Me operaron de miopía al cabo de unos años y escribí una carta de agradecimiento al equipo médico que me llevó. El impulso fue fruto de la euforia que se destapó en mi por el simple hecho de ver. Aún recuerdo cómo empezaba: "Me paso el día alucinando. Vivo cada minuto con una euforia contenida que trato de no compartir en exceso con los demás, para no parecer idiota. Veo, veo, veo. Cierro los ojos, los vuelvo a abrir y veo. Como si fuera lo normal. Tal vez es lo normal pero no para mí ...".

Escribí otra carta a la que fue profesora de guardería de mis dos hijos durante cuatro años. Por sus manos pasa la educación de tantos niños en una etapa tan decisiva de sus vidas y sentí la necesidad de agradecerle su dedicación y constatarle lo mucho que lo valoramos como padres.
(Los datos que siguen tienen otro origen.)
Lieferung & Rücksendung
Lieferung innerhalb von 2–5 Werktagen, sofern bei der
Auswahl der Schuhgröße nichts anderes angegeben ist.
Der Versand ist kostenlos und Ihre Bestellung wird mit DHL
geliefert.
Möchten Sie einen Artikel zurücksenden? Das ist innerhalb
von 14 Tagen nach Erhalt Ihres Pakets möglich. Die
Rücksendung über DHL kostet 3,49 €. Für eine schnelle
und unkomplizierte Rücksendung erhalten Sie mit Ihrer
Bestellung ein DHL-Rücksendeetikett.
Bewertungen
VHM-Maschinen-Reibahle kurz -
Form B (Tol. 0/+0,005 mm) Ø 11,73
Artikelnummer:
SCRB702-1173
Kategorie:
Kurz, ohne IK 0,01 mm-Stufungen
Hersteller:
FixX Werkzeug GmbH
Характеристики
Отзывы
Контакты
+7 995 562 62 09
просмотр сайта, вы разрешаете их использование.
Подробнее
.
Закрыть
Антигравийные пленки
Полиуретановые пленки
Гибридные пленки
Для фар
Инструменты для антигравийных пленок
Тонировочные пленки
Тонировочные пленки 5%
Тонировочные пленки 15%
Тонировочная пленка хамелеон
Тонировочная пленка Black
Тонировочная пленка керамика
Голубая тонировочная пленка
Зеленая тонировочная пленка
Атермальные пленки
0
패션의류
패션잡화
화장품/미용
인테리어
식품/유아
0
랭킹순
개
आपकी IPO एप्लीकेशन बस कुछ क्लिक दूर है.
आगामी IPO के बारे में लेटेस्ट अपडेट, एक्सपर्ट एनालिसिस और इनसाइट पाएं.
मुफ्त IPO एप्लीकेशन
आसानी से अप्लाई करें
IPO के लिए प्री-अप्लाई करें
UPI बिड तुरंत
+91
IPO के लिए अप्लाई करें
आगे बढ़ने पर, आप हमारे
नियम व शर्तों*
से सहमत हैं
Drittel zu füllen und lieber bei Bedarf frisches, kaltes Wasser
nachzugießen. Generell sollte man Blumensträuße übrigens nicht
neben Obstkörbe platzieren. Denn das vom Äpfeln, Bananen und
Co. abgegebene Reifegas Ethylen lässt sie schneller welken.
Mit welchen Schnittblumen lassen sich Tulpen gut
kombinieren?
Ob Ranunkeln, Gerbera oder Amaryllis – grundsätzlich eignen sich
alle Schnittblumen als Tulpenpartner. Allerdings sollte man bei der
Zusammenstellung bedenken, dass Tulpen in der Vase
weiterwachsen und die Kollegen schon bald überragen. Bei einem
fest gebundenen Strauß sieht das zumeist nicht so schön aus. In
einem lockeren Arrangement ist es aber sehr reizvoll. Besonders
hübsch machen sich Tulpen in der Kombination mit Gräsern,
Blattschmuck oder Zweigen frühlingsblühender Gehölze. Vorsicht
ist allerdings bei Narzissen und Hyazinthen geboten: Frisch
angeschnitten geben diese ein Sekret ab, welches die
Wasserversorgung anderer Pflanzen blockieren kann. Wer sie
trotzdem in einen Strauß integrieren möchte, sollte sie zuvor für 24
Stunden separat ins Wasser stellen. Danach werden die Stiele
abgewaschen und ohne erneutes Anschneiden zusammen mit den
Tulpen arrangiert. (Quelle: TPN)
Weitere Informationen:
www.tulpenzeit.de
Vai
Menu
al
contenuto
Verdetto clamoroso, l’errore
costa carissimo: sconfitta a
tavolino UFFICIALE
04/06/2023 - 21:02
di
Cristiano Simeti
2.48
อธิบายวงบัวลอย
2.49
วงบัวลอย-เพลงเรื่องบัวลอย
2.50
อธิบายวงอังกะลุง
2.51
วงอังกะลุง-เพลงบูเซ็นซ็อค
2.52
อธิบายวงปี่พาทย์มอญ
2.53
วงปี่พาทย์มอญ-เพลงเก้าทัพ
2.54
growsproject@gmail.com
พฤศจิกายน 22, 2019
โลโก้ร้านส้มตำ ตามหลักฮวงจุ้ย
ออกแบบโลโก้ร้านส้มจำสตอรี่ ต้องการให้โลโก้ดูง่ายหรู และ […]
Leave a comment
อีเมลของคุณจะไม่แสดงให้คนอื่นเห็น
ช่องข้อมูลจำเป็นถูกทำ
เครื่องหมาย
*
Y así he ido esparciendo mis cartas por el mundo, a uno y a otro. Realmente me gusta escribir pero también es una necesidad que nace de mi interior. Un impulso que muchas veces no puedo frenar. "Escribe un libro ..." me han sugerido en ocasiones. Pero es que hay tanta gente a la que le gusta escribir y tanta gente que escribe tan bien ... Tal vez un día me decida y lo haga por mi. No para convertirme en una escritora famosa sino para dar rienda suelta a esa cabecita que siempre está ahí pidiéndome más.